(Exercise data begins)

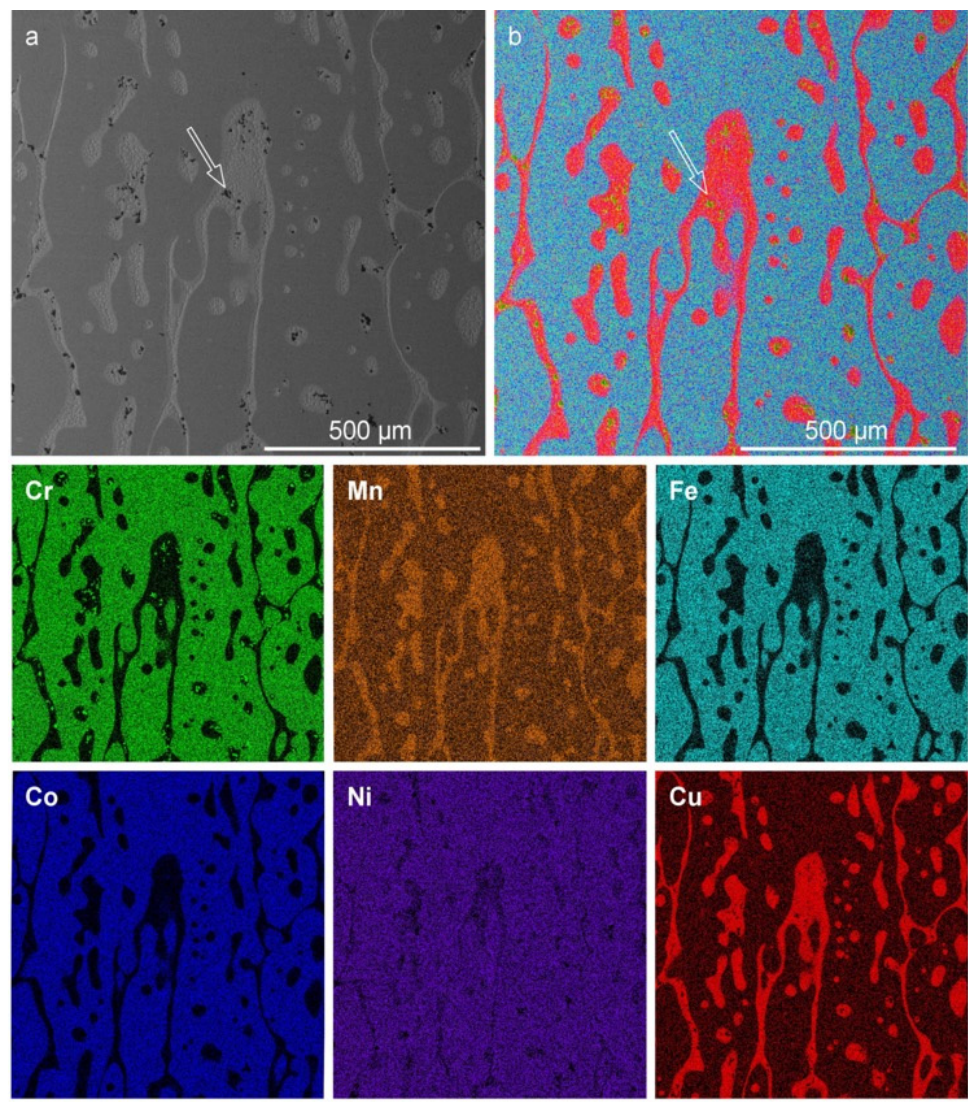
Figure 5. Morphology and elemental maps of the CrMnFeCoNiCu alloy after rolling and isothermal heat treatment. ( a ) Layered EDS map, ( b ) SEM micrograph, and constituent elemental maps of Cr, Mn, Fe, Co, Ni, and Cu, respectively. Arrows in ( a , b ) mark the presence of Cr-rich oxide inclusions. The spheroidal shape in combination with compositional fluctuations mimic a cored microstructure. The formation of a cored structure implies that the Cu-rich regions trans- formed to a liquid state during the heat treatment process, and subsequent cooling and solidification resulted in coring. This also implies that the alloy was in a state of simultane- ous solid and liquid. Given that the primary Cu-depleted phase remained compositionally constant while evolving morphologically, a monotectic reaction is expected. This is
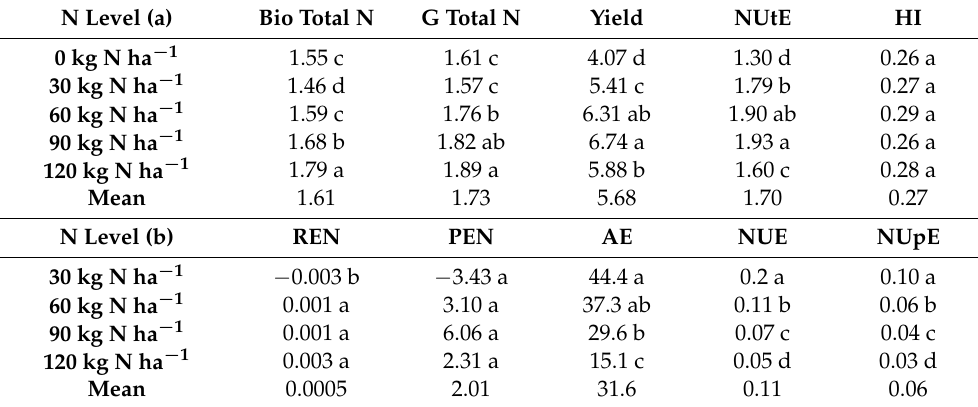
Table 3. Mean values of all the variables estimated at different levels of nitrogen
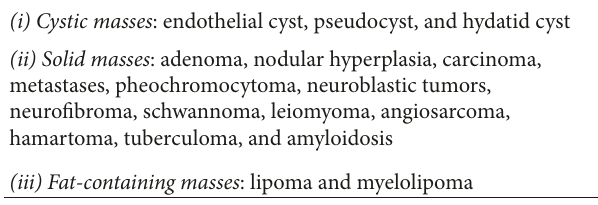
Table 1: Causes of adrenal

(Exercise data ends)

● Required action: Images stay out, but the rest of the data above must be repeated exactly.

● Task solution:
Figure 5. Morphology and elemental maps of the CrMnFeCoNiCu alloy after rolling and isothermal heat treatment. ( a ) Layered EDS map, ( b ) SEM micrograph, and constituent elemental maps of Cr, Mn, Fe, Co, Ni, and Cu, respectively. Arrows in ( a , b ) mark the presence of Cr-rich oxide inclusions. The spheroidal shape in combination with compositional fluctuations mimic a cored microstructure. The formation of a cored structure implies that the Cu-rich regions trans- formed to a liquid state during the heat treatment process, and subsequent cooling and solidification resulted in coring. This also implies that the alloy was in a state of simultane- ous solid and liquid. Given that the primary Cu-depleted phase remained compositionally constant while evolving morphologically, a monotectic reaction is expected. This is
Table 3. Mean values of all the variables estimated at different levels of nitrogen
Table 1: Causes of adrenal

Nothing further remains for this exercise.